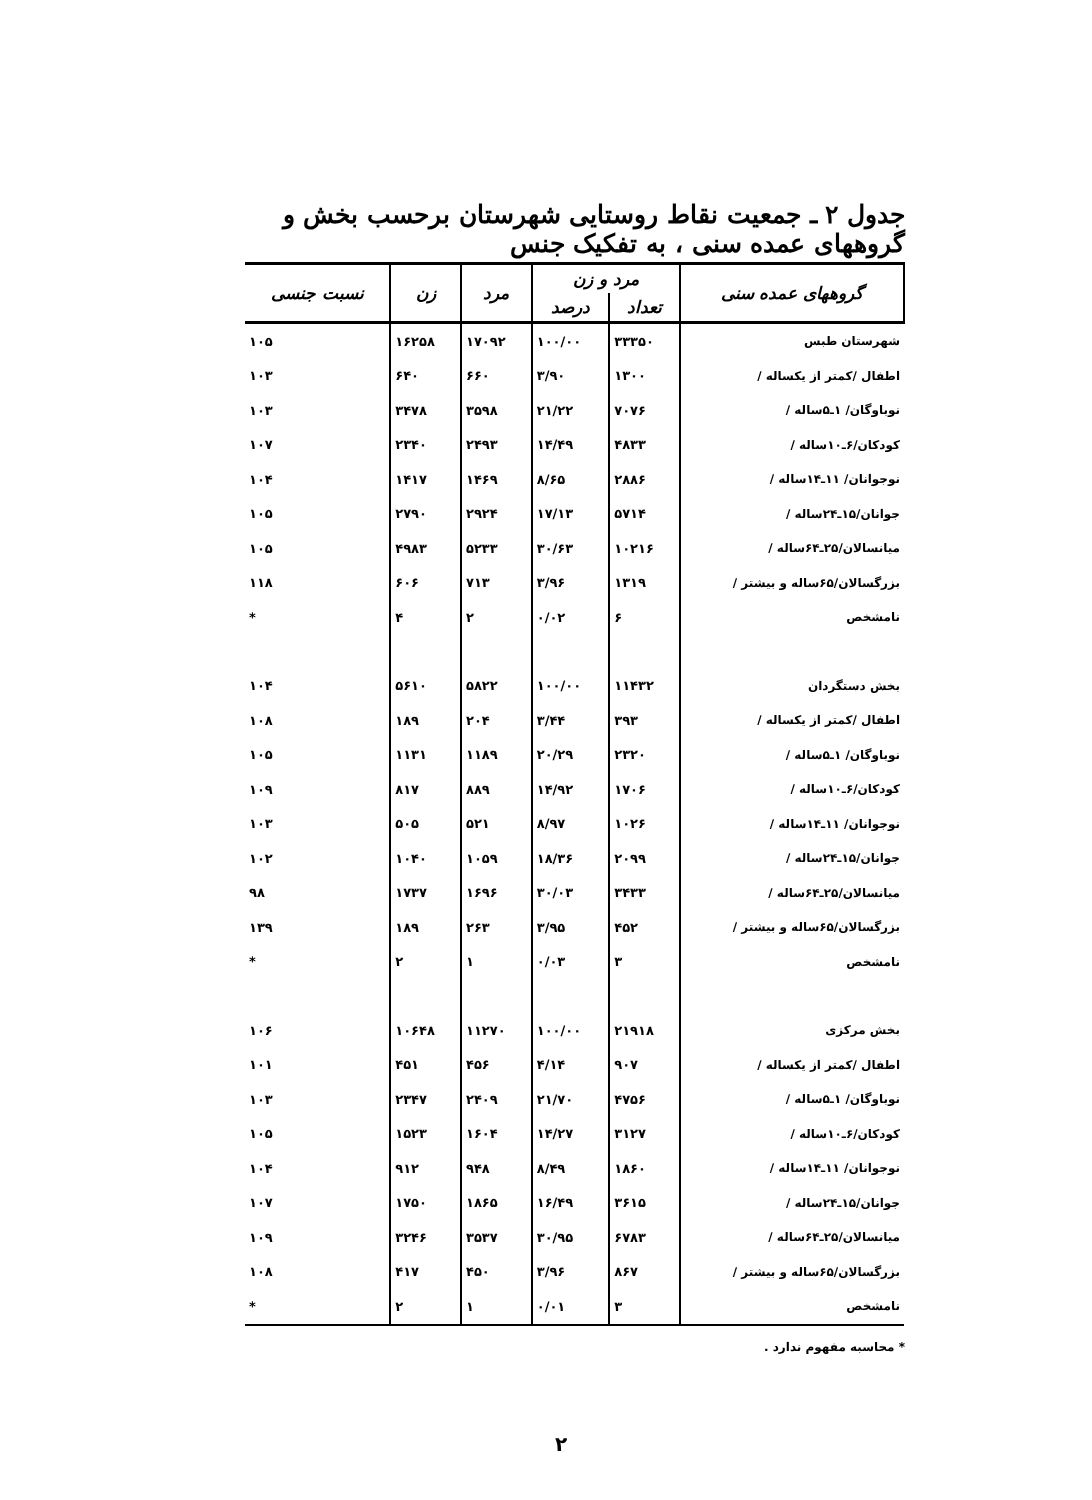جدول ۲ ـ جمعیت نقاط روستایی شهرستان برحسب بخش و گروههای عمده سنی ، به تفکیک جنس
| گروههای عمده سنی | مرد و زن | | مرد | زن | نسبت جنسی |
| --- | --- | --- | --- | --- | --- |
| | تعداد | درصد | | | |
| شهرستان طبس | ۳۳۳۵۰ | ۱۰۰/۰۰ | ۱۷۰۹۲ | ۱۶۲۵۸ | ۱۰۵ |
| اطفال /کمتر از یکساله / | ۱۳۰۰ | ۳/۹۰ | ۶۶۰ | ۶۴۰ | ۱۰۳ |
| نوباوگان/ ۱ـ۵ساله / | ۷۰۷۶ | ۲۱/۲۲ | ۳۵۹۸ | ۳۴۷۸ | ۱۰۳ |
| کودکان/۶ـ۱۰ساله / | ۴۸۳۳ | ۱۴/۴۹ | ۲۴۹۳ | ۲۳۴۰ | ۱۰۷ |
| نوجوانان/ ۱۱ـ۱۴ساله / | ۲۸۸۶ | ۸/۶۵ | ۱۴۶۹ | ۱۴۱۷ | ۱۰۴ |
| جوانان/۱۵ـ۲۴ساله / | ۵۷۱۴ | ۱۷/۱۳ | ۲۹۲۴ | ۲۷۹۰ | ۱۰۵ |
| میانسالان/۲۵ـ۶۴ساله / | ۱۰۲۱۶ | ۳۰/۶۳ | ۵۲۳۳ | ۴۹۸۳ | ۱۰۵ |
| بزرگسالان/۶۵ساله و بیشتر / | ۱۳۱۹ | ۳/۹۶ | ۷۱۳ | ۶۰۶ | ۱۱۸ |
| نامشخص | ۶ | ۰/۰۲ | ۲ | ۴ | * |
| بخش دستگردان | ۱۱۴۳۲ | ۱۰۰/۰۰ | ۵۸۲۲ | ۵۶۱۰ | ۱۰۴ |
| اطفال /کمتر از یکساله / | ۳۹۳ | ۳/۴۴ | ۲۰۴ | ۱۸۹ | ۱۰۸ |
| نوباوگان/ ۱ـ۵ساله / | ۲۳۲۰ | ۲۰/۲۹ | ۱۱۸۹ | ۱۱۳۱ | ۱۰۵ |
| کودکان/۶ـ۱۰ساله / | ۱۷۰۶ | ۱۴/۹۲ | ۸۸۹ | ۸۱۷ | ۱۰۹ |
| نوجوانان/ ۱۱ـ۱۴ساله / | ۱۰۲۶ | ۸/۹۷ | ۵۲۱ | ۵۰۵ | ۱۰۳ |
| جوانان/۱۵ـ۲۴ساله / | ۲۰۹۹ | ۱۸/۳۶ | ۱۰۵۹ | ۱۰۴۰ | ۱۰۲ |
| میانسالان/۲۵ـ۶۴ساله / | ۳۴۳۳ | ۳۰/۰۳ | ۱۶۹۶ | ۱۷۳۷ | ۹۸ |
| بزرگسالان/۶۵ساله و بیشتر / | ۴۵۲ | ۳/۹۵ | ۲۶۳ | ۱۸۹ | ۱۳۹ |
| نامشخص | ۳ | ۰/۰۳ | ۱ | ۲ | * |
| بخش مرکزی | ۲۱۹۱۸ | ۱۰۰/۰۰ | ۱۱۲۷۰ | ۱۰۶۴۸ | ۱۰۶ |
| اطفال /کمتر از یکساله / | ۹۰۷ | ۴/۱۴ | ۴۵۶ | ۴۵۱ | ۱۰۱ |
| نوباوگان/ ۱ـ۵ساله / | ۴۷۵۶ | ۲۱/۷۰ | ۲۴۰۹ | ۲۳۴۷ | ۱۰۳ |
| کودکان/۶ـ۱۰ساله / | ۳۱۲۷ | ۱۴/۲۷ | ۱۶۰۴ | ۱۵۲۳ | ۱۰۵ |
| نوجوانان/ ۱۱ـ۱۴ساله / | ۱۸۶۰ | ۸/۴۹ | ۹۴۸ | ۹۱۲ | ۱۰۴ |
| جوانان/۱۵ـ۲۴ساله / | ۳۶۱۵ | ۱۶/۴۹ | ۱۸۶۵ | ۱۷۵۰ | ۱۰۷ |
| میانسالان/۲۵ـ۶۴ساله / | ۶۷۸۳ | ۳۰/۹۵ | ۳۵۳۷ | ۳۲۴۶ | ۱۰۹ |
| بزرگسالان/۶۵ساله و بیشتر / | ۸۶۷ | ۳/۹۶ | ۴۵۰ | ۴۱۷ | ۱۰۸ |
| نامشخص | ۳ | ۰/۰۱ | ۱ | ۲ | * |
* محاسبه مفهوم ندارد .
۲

--

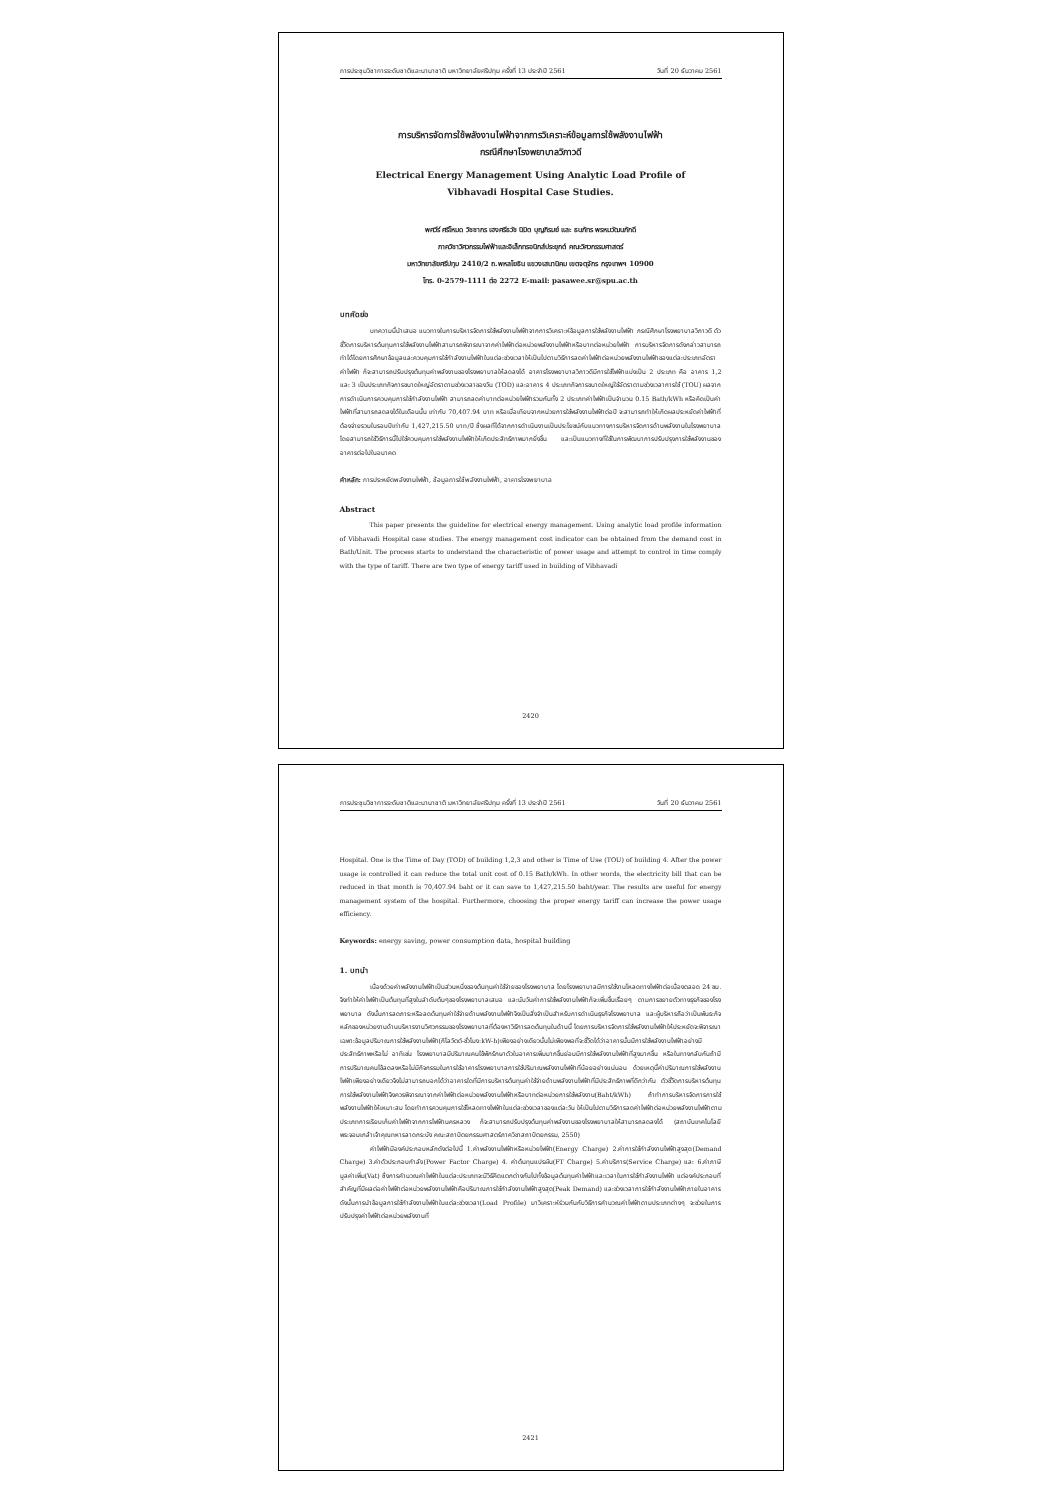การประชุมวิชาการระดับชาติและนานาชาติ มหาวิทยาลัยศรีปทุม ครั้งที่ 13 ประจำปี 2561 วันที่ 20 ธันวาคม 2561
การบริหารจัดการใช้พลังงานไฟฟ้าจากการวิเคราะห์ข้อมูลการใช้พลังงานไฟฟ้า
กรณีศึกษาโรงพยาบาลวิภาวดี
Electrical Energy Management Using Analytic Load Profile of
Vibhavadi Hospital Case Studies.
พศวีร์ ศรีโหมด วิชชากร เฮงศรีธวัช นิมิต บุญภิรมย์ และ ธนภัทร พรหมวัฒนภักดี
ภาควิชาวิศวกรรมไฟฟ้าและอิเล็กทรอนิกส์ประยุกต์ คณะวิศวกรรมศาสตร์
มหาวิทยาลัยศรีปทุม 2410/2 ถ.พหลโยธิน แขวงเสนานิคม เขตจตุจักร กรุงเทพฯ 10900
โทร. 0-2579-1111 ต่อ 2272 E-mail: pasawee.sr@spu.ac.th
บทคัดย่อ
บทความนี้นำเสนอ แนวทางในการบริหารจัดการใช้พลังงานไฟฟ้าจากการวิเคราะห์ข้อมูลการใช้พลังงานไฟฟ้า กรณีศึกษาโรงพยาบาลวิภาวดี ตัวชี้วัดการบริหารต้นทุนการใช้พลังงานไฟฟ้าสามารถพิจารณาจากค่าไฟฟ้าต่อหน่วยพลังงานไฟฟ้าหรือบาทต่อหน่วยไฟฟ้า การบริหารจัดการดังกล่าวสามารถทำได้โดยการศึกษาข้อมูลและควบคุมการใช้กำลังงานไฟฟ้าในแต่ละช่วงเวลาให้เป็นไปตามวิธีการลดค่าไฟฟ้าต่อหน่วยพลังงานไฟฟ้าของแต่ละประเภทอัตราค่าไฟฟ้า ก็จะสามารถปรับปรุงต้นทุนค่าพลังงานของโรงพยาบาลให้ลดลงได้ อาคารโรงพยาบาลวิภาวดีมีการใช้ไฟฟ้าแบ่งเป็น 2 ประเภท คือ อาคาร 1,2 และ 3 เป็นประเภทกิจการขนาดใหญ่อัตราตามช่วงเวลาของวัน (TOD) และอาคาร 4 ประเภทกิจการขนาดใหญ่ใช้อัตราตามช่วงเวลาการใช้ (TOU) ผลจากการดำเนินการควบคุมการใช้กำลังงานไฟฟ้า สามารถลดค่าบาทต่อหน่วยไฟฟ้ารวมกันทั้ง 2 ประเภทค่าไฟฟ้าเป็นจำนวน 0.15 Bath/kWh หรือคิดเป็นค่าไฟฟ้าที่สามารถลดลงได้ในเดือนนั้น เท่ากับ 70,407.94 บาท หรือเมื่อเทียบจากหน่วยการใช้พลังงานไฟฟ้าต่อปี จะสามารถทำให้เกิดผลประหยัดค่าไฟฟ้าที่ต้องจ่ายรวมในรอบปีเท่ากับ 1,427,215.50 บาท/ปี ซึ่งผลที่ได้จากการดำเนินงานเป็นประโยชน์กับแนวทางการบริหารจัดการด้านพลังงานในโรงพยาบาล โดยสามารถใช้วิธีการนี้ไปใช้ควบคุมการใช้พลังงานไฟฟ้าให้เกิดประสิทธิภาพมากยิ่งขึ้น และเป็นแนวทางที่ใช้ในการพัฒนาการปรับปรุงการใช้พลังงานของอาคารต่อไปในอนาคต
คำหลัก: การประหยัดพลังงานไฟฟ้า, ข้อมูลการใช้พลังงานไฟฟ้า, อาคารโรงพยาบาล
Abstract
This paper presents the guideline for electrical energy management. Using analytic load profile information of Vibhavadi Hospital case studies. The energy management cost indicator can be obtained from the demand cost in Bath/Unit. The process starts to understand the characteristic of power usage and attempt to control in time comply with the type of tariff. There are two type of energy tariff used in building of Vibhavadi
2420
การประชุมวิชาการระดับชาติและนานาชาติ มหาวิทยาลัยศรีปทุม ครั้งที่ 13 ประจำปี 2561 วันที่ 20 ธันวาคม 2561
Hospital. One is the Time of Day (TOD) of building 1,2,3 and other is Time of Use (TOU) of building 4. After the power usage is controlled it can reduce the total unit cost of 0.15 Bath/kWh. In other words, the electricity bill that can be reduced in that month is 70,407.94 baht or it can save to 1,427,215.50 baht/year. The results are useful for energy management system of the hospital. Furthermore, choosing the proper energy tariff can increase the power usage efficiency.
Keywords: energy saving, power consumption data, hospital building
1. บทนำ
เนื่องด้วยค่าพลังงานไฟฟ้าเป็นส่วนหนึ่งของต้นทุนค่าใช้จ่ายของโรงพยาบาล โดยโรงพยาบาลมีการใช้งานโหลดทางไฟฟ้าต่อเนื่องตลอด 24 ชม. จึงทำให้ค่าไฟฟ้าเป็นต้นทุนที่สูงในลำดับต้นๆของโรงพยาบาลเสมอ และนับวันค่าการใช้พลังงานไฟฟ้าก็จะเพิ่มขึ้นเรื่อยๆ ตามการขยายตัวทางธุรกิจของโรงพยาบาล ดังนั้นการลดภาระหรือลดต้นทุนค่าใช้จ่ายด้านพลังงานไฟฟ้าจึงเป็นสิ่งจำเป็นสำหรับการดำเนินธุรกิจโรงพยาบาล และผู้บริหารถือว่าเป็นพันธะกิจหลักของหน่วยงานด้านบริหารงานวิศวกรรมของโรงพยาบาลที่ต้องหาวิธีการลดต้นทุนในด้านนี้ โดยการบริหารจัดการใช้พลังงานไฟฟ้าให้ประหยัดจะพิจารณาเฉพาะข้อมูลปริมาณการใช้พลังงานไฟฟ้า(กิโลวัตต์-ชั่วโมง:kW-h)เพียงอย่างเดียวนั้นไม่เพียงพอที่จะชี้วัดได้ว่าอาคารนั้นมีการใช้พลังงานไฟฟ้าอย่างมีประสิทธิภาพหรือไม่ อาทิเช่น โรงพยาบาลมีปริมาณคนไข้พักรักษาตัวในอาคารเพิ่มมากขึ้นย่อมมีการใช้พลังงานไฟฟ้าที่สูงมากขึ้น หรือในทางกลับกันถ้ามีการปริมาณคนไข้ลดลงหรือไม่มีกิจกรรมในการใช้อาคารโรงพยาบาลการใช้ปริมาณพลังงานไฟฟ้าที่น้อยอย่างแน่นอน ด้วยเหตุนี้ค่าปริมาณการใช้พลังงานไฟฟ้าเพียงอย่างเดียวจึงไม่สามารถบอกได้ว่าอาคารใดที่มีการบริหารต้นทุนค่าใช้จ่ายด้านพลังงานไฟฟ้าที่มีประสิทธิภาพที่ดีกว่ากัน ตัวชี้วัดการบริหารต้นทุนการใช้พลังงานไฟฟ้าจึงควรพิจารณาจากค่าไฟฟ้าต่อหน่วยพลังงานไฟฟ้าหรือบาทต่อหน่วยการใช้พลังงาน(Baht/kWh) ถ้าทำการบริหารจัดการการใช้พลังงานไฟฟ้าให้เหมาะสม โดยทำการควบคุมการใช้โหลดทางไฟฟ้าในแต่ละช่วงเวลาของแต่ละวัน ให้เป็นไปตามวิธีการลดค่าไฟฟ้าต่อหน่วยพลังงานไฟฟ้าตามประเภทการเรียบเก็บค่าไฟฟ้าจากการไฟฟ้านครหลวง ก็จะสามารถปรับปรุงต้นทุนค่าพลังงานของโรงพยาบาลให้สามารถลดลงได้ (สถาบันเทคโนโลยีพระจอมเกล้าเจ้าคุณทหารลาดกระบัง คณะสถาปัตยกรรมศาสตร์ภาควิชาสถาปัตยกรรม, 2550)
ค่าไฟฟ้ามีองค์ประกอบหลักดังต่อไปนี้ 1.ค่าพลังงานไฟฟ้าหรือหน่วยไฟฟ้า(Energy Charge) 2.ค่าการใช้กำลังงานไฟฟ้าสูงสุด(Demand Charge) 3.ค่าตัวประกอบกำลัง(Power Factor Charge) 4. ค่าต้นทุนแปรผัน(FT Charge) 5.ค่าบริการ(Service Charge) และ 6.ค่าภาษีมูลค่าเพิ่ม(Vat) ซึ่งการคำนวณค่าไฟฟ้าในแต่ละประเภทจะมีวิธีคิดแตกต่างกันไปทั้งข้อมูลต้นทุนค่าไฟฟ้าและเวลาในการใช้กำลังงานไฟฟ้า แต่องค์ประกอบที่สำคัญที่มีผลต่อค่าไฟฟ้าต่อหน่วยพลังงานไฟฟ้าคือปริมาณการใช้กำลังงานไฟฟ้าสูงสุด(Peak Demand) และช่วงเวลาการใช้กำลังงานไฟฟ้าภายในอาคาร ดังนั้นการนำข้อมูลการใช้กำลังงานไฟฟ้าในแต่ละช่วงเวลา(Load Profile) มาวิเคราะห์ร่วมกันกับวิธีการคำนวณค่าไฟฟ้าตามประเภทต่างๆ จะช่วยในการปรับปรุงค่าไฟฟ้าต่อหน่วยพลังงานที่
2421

#### EXERCISE REQUIREMENTS:
Pick out the lines above that hold the string "بیشتر" and show them.

#### ANSWER TO THIS PROBLEM:
| بزرگسالان/۶۵ساله و بیشتر / | ۱۳۱۹ | ۳/۹۶ | ۷۱۳ | ۶۰۶ | ۱۱۸ |
| بزرگسالان/۶۵ساله و بیشتر / | ۴۵۲ | ۳/۹۵ | ۲۶۳ | ۱۸۹ | ۱۳۹ |
| بزرگسالان/۶۵ساله و بیشتر / | ۸۶۷ | ۳/۹۶ | ۴۵۰ | ۴۱۷ | ۱۰۸ |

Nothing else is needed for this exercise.